Below are the records; give the number of lines in them that include the word "Europcar", and nothing more.

==========

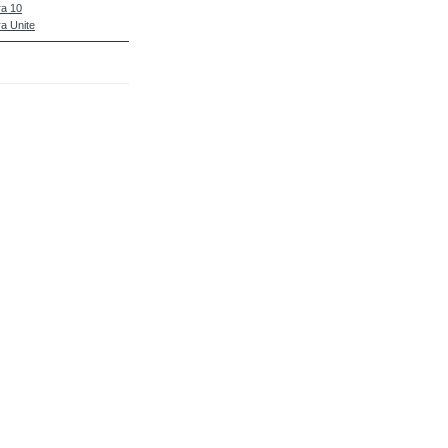
a 10
a Unite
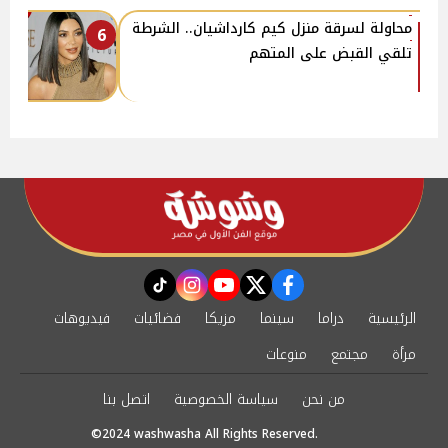
محاولة لسرقة منزل كيم كارداشيان.. الشرطة
6
تلقي القبض على المتهم
instagram
tiktok
youtube
twitter
facebook
الرئيسية
دراما
سينما
مزيكا
فضائيات
فيديوهات
مرأة
مجتمع
منوعات
من نحن
سياسة الخصوصية
اتصل بنا
©2024 washwasha All Rights Reserved.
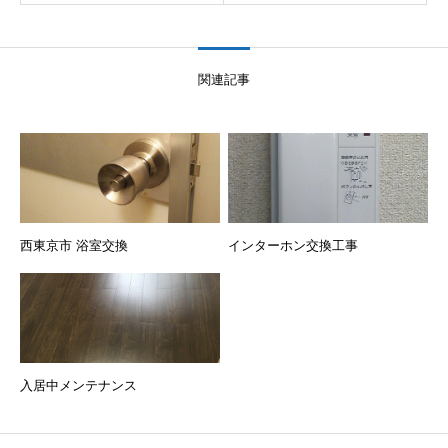
関連記事
西東京市 浴室交換
インターホン交換工事
入居中メンテナンス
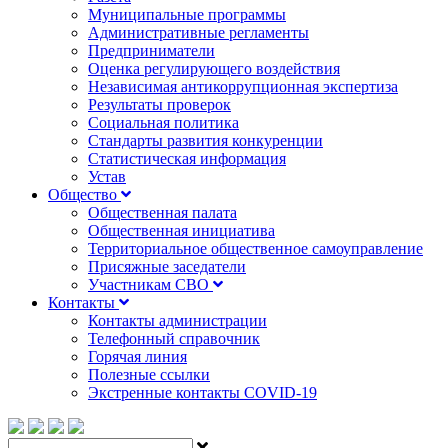
Муниципальные программы
Административные регламенты
Предприниматели
Оценка регулирующего воздействия
Независимая антикоррупционная экспертиза
Результаты проверок
Социальная политика
Стандарты развития конкуренции
Статистическая информация
Устав
Общество
Общественная палата
Общественная инициатива
Территориальное общественное самоуправление
Присяжные заседатели
Участникам СВО
Контакты
Контакты администрации
Телефонный справочник
Горячая линия
Полезные ссылки
Экстренные контакты COVID-19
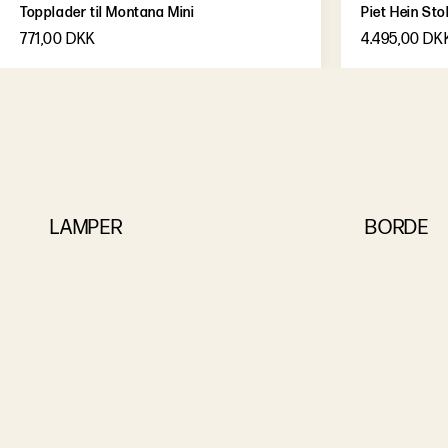
Topplader til Montana Mini
Piet Hein Sto
771,00 DKK
4.495,00 DK
LAMPER
BORDE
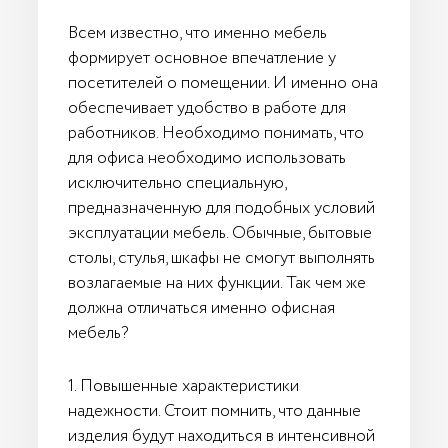
Всем известно, что именно мебель
формирует основное впечатление у
посетителей о помещении. И именно она
обеспечивает удобство в работе для
работников. Необходимо понимать, что
для офиса необходимо использовать
исключительно специальную,
предназначенную для подобных условий
эксплуатации мебель. Обычные, бытовые
столы, стулья, шкафы не смогут выполнять
возлагаемые на них функции. Так чем же
должна отличаться именно офисная
мебель?
1. Повышенные характеристики
надежности. Стоит помнить, что данные
изделия будут находиться в интенсивной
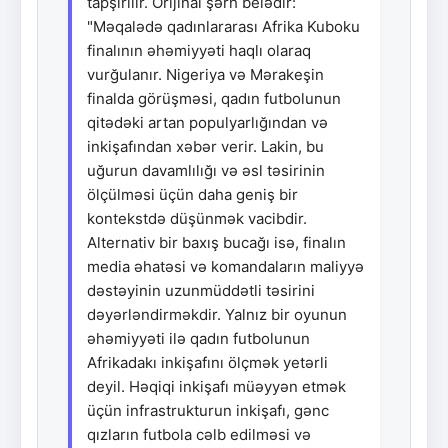
tapşırılır. Orijinal şərh belədir:
"Məqalədə qadınlararası Afrika Kuboku
finalının əhəmiyyəti haqlı olaraq
vurğulanır. Nigeriya və Mərakeşin
finalda görüşməsi, qadın futbolunun
qitədəki artan populyarlığından və
inkişafından xəbər verir. Lakin, bu
uğurun davamlılığı və əsl təsirinin
ölçülməsi üçün daha geniş bir
kontekstdə düşünmək vacibdir.
Alternativ bir baxış bucağı isə, finalın
media əhatəsi və komandaların maliyyə
dəstəyinin uzunmüddətli təsirini
dəyərləndirməkdir. Yalnız bir oyunun
əhəmiyyəti ilə qadın futbolunun
Afrikadakı inkişafını ölçmək yetərli
deyil. Həqiqi inkişafı müəyyən etmək
üçün infrastrukturun inkişafı, gənc
qızların futbola cəlb edilməsi və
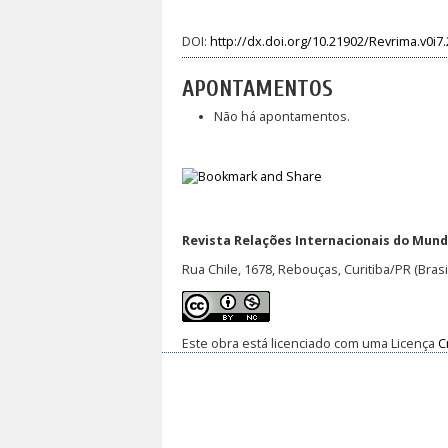
DOI:
http://dx.doi.org/10.21902/Revrima.v0i7
APONTAMENTOS
Não há apontamentos.
Revista Relações Internacionais do Mundo
Rua Chile, 1678, Rebouças, Curitiba/PR (Brasi
Este obra está licenciado com uma Licença
C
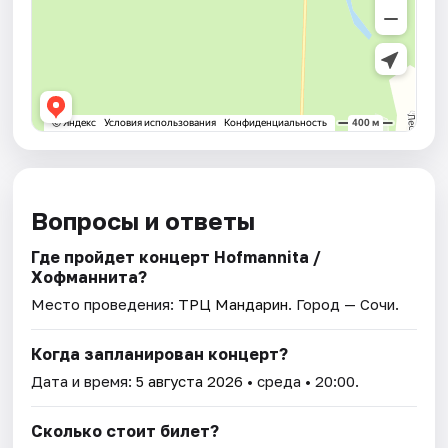
Вопросы и ответы
Где пройдет концерт Hofmannita /
Хофманнита?
Место проведения:
ТРЦ Мандарин
. Город — Сочи.
Когда запланирован концерт?
Дата и время:
5 августа 2026
• среда • 20:00.
Сколько стоит билет?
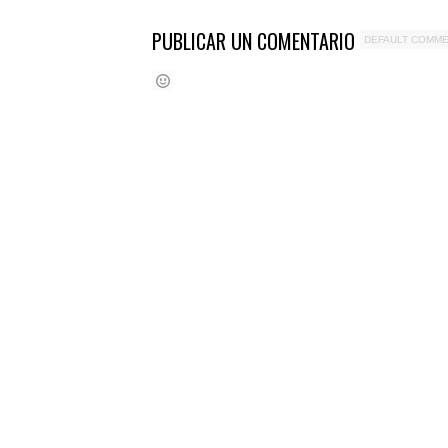
PUBLICAR UN COMENTARIO
DEFAULT COMM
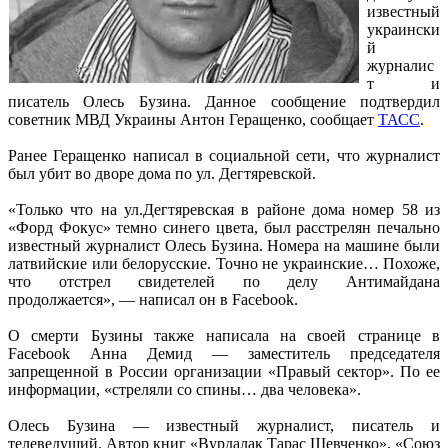
известный
украински
й
журналис
т и
писатель Олесь Бузина. Данное сообщение подтвердил
советник МВД Украины Антон Геращенко, сообщает
ТАСС
.
Ранее Геращенко написал в социальной сети, что журналист
был убит во дворе дома по ул. Дегтяревской.
«Только что на ул.Дегтяревская в районе дома номер 58 из
«Форд Фокус» темно синего цвета, был расстрелян печально
известный журналист Олесь Бузина. Номера на машине были
латвийские или белорусские. Точно не украинские… Похоже,
что отстрел свидетелей по делу Антимайдана
продолжается», — написал он в Facebook.
О смерти Бузины также написала на своей странице в
Facebook Анна Демид — заместитель председателя
запрещенной в России организации «Правый сектор». По ее
информации, «стреляли со спины… два человека».
Олесь Бузина — известный журналист, писатель и
телеведущий. Автор книг «Вурдалак Тарас Шевченко», «Союз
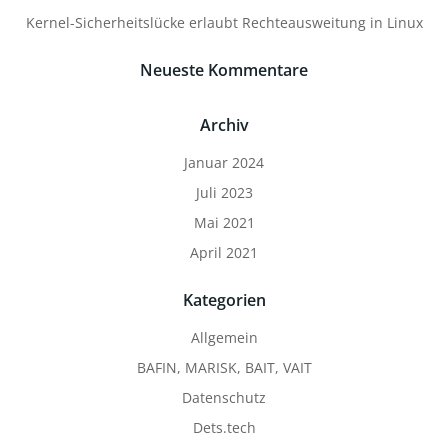
Kernel-Sicherheitslücke erlaubt Rechteausweitung in Linux
Neueste Kommentare
Archiv
Januar 2024
Juli 2023
Mai 2021
April 2021
Kategorien
Allgemein
BAFIN, MARISK, BAIT, VAIT
Datenschutz
Dets.tech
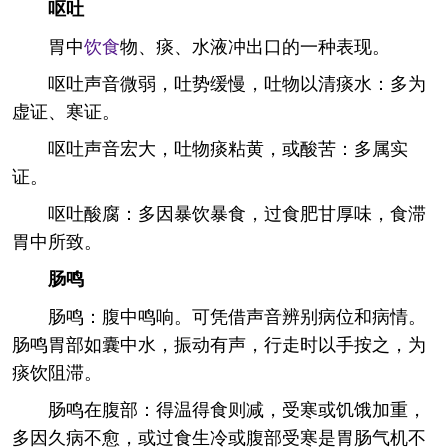
呕吐
胃中
饮食
物、痰、水液冲出口的一种表现。
呕吐声音微弱，吐势缓慢，吐物以清痰水：多为
虚证、寒证。
呕吐声音宏大，吐物痰粘黄，或酸苦：多属实
证。
呕吐酸腐：多因暴饮暴食，过食肥甘厚味，食滞
胃中所致。
肠鸣
肠鸣：腹中鸣响。可凭借声音辨别病位和病情。
肠鸣胃部如囊中水，振动有声，行走时以手按之，为
痰饮阻滞。
肠鸣在腹部：得温得食则减，受寒或饥饿加重，
多因久病不愈，或过食生冷或腹部受寒是胃肠气机不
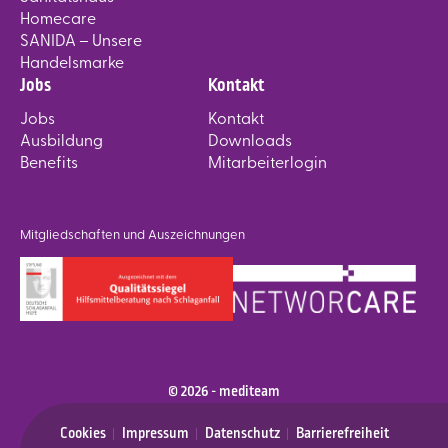
Homecare
SANIDA – Unsere
Handelsmarke
Jobs
Kontakt
Jobs
Kontakt
Ausbildung
Downloads
Benefits
Mitarbeiterlogin
Mitgliedschaften und Auszeichnungen
© 2026 - mediteam
Cookies
Impressum
Datenschutz
Barrierefreiheit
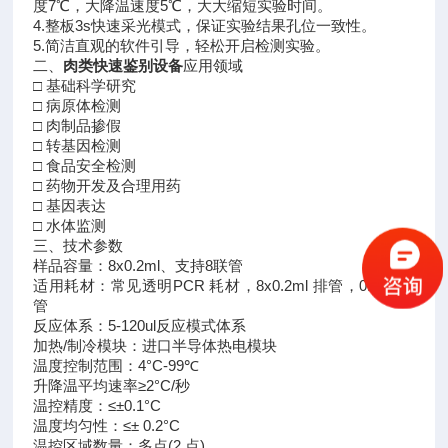
度7℃，大降温速度5℃，大大缩短实验时间。
4.整板3s快速采光模式，保证实验结果孔位一致性。
5.简洁直观的软件引导，轻松开启检测实验。
二、
肉类快速鉴别设备
应用领域
□ 基础科学研究
□ 病原体检测
□ 肉制品掺假
□ 转基因检测
□ 食品安全检测
□ 药物开发及合理用药
□ 基因表达
□ 水体监测
三、技术参数
样品容量：8x0.2ml、支持8联管
适用耗材：常见透明PCR 耗材，8x0.2ml 排管，0.2ml 单
管
反应体系：5-120ul反应模式体系
加热/制冷模块：进口半导体热电模块
温度控制范围：4°C-99℃
升降温平均速率≥2°C/秒
温控精度：≤±0.1°C
温度均匀性：≤± 0.2°C
温控区域数量：多点(2 点)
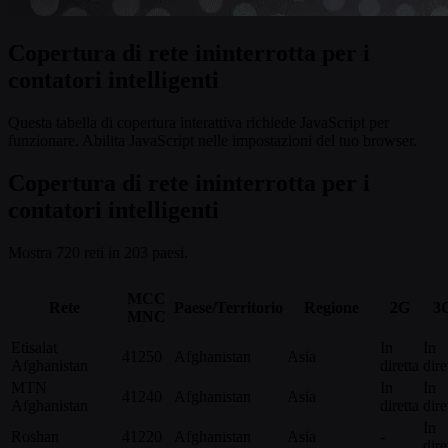
Copertura di rete ininterrotta per i
contatori intelligenti
Questa tabella di copertura interattiva richiede JavaScript per
funzionare. Abilita JavaScript nelle impostazioni del tuo browser.
Copertura di rete ininterrotta per i
contatori intelligenti
Mostra 720 reti in 203 paesi.
MCC
Rete
Paese/Territorio
Regione
2G
3
MNC
Etisalat
In
In
41250
Afghanistan
Asia
Afghanistan
diretta
dire
MTN
In
In
41240
Afghanistan
Asia
Afghanistan
diretta
dire
In
Roshan
41220
Afghanistan
Asia
-
dire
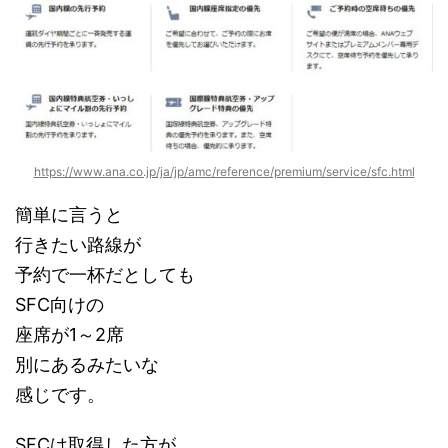
https://www.ana.co.jp/ja/jp/amc/reference/premium/service/sfc.html
簡単に言うと
行きたい路線が
予約で一杯だとしても
SFC向けの
座席が1～2席
別にあるみたいな
感じです。
SFCは取得した方が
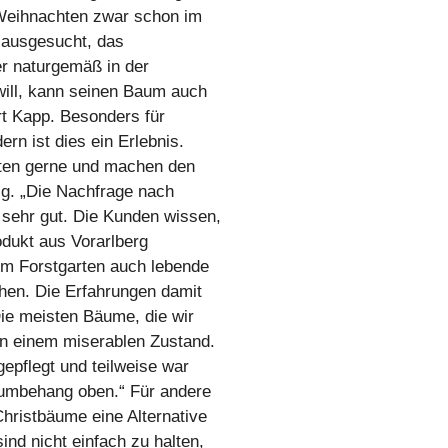
 Weihnachten zwar schon im
ausgesucht, das
er naturgemäß in der
will, kann seinen Baum auch
rt Kapp. Besonders für
ern ist dies ein Erlebnis.
erten gerne und machen den
ig. „Die Nachfrage nach
 sehr gut. Die Kunden wissen,
odukt aus Vorarlberg
 im Forstgarten auch lebende
hen. Die Erfahrungen damit
Die meisten Bäume, die wir
n einem miserablen Zustand.
gepflegt und teilweise war
aumbehang oben.“ Für andere
hristbäume eine Alternative
ind nicht einfach zu halten,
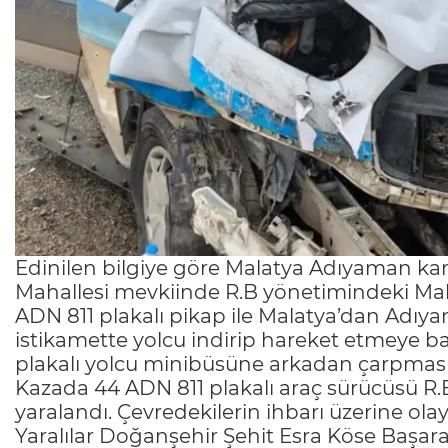
Edinilen bilgiye göre Malatya Adıyaman ka
Mahallesi mevkiinde R.B yönetimindeki Mal
ADN 811 plakalı pikap ile Malatya’dan Adıya
istikamette yolcu indirip hareket etmeye ba
plakalı yolcu minibüsüne arkadan çarpmas
Kazada 44 ADN 811 plakalı araç sürücüsü R.
yaralandı. Çevredekilerin ihbarı üzerine olay 
Yaralılar Doğanşehir Şehit Esra Köse Başara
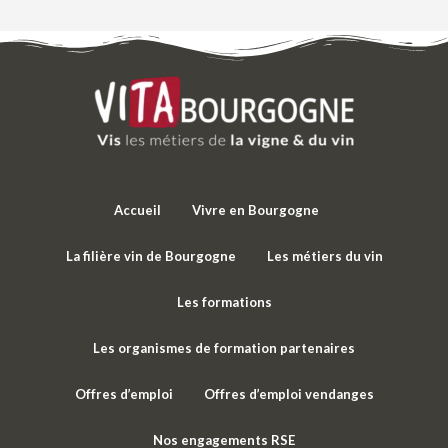
Accueil
Vivre en Bourgogne
La filière vin de Bourgogne
Les métiers du vin
Les formations
Les organismes de formation partenaires
Offres d’emploi
Offres d’emploi vendanges
Nos engagements RSE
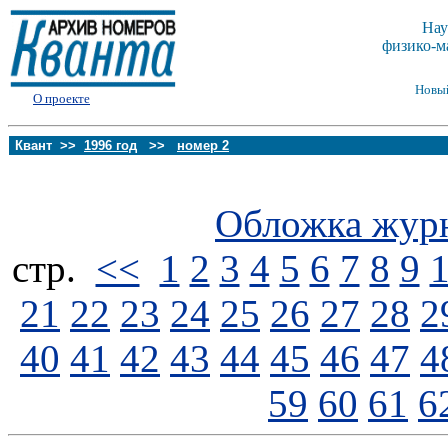
Нау
физико-м
Новы
О проекте
Квант >>
1996 год
>>
номер 2
Обложка жур
стp.
<<
1
2
3
4
5
6
7
8
9
21
22
23
24
25
26
27
28
2
40
41
42
43
44
45
46
47
4
59
60
61
6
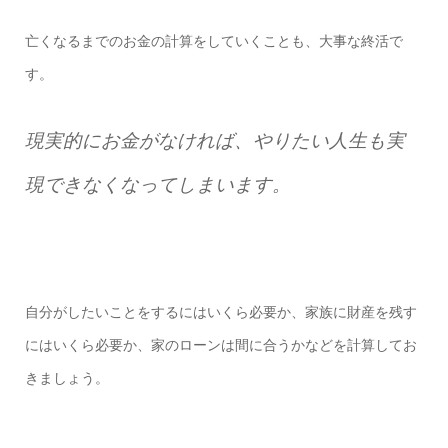
亡くなるまでのお金の計算をしていくことも、大事な終活で
す。
現実的にお金がなければ、やりたい人生も実
現できなくなってしまいます。
自分がしたいことをするにはいくら必要か、家族に財産を残す
にはいくら必要か、家のローンは間に合うかなどを計算してお
きましょう。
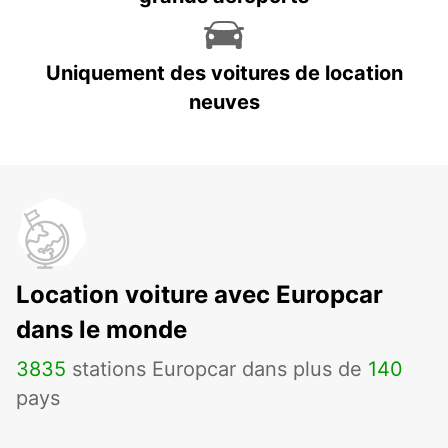
Uniquement des voitures de location
neuves
Location voiture avec Europcar
dans le monde
3835
stations Europcar dans plus de
140
pays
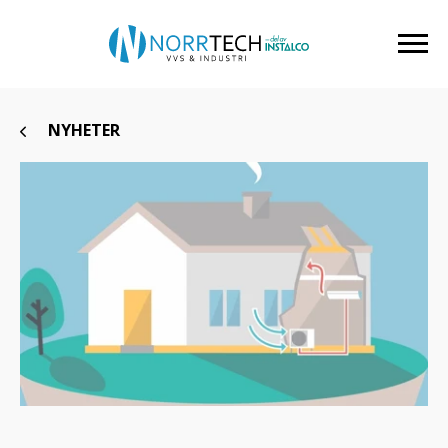
NYHETER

==========

» **Task solution**
2